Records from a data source
========

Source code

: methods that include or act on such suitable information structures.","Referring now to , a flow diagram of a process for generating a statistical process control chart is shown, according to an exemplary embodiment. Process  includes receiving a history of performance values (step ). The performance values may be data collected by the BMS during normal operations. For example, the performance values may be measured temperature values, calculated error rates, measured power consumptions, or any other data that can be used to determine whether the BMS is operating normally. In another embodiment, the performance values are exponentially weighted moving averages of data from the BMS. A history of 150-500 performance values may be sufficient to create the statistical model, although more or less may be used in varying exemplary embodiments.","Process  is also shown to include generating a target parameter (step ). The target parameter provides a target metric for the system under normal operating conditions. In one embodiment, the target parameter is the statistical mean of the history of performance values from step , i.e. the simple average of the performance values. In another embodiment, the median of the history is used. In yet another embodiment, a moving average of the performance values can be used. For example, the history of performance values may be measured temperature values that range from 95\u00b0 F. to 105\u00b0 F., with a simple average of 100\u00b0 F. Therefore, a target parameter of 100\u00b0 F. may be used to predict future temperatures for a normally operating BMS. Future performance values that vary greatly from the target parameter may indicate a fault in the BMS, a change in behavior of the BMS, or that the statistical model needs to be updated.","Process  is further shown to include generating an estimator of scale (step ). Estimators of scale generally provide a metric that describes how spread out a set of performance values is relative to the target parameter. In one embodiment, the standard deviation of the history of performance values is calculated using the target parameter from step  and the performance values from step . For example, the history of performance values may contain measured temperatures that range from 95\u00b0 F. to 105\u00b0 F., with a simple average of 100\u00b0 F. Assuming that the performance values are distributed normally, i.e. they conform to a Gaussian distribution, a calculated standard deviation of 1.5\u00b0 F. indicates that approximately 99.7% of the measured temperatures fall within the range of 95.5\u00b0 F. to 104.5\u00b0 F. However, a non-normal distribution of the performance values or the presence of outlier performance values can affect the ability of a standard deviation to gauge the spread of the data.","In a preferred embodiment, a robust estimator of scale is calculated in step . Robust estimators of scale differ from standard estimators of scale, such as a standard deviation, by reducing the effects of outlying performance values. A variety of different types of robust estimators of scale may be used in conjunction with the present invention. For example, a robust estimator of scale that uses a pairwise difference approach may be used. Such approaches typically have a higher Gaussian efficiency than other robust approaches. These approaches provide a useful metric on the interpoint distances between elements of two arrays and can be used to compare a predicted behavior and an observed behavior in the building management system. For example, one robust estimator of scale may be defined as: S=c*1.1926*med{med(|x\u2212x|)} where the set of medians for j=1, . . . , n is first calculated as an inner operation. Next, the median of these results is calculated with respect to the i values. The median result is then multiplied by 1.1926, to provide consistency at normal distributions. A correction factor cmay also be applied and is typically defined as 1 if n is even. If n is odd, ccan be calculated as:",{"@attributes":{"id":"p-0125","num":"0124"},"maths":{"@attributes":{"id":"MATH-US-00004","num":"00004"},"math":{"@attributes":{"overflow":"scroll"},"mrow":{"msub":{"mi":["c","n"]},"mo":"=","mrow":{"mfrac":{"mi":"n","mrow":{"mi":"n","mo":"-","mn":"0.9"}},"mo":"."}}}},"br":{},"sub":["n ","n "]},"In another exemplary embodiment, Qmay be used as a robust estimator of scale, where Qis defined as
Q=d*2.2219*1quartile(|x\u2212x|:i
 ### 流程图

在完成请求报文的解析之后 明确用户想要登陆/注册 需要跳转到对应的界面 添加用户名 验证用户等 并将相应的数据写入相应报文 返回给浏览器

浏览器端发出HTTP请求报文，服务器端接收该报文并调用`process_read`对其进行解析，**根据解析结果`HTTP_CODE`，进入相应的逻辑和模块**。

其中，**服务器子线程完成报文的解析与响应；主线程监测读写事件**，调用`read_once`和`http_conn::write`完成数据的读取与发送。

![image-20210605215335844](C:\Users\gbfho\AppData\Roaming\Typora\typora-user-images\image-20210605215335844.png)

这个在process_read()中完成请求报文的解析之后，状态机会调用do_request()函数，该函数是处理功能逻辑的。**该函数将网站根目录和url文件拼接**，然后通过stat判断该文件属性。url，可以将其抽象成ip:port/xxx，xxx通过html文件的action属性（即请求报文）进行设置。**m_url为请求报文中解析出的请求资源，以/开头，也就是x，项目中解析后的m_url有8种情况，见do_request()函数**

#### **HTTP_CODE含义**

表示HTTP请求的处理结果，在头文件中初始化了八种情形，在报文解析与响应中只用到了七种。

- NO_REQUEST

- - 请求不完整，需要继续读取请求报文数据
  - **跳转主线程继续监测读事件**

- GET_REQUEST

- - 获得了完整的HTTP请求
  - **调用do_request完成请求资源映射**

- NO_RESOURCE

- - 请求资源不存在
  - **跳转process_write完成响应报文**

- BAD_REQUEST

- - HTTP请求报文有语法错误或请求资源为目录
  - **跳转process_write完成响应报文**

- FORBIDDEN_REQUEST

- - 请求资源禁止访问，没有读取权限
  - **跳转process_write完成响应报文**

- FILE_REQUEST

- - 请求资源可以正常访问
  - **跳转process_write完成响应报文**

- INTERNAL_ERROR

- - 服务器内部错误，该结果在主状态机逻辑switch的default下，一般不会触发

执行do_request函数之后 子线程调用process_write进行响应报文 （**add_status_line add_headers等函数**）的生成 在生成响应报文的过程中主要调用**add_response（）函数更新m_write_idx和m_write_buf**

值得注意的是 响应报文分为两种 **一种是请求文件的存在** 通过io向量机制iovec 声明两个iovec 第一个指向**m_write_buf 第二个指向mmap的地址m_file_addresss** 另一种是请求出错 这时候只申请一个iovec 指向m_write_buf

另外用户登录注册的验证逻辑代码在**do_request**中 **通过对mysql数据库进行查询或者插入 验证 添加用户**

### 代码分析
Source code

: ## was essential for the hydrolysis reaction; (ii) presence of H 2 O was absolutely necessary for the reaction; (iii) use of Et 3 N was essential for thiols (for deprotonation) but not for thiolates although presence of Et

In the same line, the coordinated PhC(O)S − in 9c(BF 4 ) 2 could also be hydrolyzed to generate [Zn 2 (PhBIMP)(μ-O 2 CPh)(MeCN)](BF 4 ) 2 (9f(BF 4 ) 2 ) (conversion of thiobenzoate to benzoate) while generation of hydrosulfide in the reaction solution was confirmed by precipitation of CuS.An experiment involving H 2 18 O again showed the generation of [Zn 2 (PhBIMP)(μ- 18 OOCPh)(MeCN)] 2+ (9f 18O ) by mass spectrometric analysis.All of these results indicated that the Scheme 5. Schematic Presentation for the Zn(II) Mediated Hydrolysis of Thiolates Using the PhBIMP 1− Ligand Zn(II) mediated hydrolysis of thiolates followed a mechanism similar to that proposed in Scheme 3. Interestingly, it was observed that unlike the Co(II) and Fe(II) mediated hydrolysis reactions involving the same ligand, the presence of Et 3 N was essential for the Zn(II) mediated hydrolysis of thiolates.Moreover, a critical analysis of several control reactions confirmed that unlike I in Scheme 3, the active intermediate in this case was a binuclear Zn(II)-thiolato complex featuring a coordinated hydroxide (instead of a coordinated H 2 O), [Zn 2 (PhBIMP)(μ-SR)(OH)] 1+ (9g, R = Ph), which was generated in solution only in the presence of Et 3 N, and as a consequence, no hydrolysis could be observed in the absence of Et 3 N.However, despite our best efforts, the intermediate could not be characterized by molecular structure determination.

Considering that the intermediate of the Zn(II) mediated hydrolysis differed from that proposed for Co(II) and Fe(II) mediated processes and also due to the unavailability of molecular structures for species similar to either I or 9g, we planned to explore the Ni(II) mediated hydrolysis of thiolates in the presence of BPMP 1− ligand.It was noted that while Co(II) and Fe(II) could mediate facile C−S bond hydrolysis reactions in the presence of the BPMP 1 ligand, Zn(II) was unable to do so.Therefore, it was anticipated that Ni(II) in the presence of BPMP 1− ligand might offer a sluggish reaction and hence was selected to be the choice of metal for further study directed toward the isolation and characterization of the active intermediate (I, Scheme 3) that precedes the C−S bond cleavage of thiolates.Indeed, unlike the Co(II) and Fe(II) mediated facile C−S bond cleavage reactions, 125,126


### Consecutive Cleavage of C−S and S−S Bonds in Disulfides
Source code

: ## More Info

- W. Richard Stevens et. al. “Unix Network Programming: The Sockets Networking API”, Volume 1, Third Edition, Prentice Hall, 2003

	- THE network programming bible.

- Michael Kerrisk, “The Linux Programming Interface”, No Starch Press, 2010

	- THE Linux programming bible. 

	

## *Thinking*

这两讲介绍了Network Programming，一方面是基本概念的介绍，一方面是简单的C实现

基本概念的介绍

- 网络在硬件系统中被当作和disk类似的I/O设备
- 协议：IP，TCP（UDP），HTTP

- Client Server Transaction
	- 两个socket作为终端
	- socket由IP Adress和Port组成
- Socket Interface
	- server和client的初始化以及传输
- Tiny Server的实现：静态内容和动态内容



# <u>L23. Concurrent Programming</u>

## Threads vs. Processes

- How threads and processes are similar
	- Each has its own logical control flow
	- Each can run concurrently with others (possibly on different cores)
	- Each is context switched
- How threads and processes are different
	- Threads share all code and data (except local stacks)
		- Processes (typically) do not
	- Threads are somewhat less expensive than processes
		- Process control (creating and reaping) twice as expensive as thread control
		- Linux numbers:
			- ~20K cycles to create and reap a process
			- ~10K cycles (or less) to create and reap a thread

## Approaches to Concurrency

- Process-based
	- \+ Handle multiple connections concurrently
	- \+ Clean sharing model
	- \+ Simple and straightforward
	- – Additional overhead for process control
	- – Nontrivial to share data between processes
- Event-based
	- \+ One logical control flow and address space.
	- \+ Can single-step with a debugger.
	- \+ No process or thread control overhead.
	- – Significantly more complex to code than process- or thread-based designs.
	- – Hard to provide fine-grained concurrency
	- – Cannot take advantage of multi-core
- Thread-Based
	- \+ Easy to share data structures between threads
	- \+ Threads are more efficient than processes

========

- **What the task asks**: In the records above, copy the lines exactly, starting at the line containing "## More Info" and ending at the line containing "## Approaches to Concurrency". Include both of those lines.

- **Solution**:
: ## More Info

- W. Richard Stevens et. al. “Unix Network Programming: The Sockets Networking API”, Volume 1, Third Edition, Prentice Hall, 2003

	- THE network programming bible.

- Michael Kerrisk, “The Linux Programming Interface”, No Starch Press, 2010

	- THE Linux programming bible. 

	

## *Thinking*

这两讲介绍了Network Programming，一方面是基本概念的介绍，一方面是简单的C实现

基本概念的介绍

- 网络在硬件系统中被当作和disk类似的I/O设备
- 协议：IP，TCP（UDP），HTTP

- Client Server Transaction
	- 两个socket作为终端
	- socket由IP Adress和Port组成
- Socket Interface
	- server和client的初始化以及传输
- Tiny Server的实现：静态内容和动态内容



# <u>L23. Concurrent Programming</u>

## Threads vs. Processes

- How threads and processes are similar
	- Each has its own logical control flow
	- Each can run concurrently with others (possibly on different cores)
	- Each is context switched
- How threads and processes are different
	- Threads share all code and data (except local stacks)
		- Processes (typically) do not
	- Threads are somewhat less expensive than processes
		- Process control (creating and reaping) twice as expensive as thread control
		- Linux numbers:
			- ~20K cycles to create and reap a process
			- ~10K cycles (or less) to create and reap a thread

## Approaches to Concurrency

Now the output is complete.